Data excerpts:
##########

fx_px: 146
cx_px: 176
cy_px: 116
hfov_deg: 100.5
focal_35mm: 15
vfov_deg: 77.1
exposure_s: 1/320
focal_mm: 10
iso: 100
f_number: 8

##########

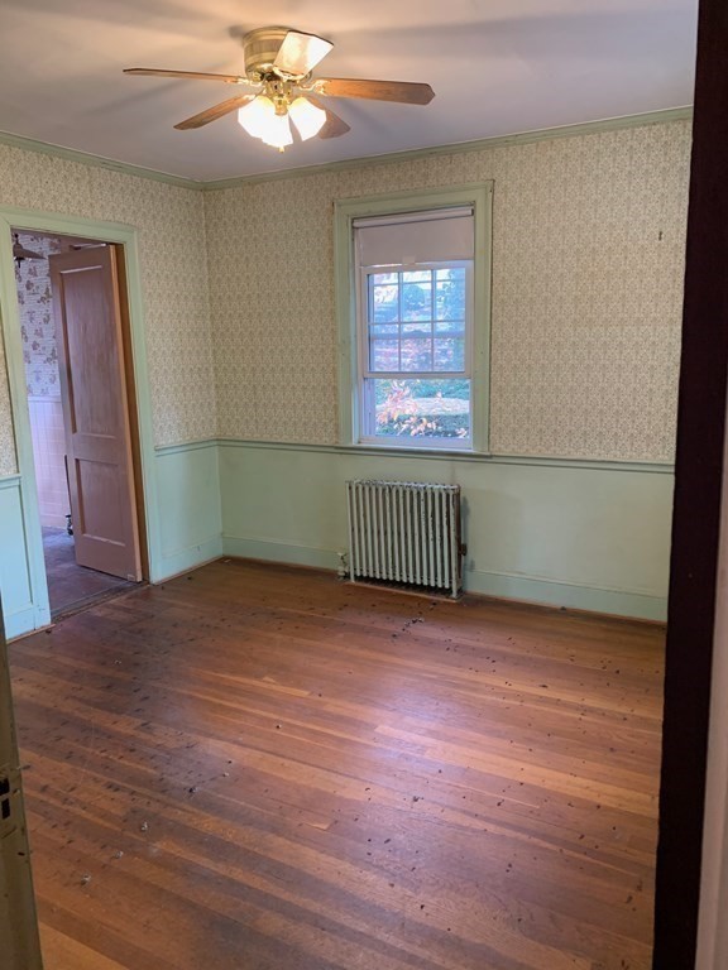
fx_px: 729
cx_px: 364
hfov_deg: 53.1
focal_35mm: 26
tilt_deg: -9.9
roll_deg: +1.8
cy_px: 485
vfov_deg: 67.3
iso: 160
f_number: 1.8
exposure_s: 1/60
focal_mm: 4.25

##########

WORK ITEM: All lines above from the one containing "hfov_deg: 53.1" to the one containing "focal_mm: 4.25" must be repeated exactly, both lines included, and no others.

YOUR SOLUTION:
hfov_deg: 53.1
focal_35mm: 26
tilt_deg: -9.9
roll_deg: +1.8
cy_px: 485
vfov_deg: 67.3
iso: 160
f_number: 1.8
exposure_s: 1/60
focal_mm: 4.25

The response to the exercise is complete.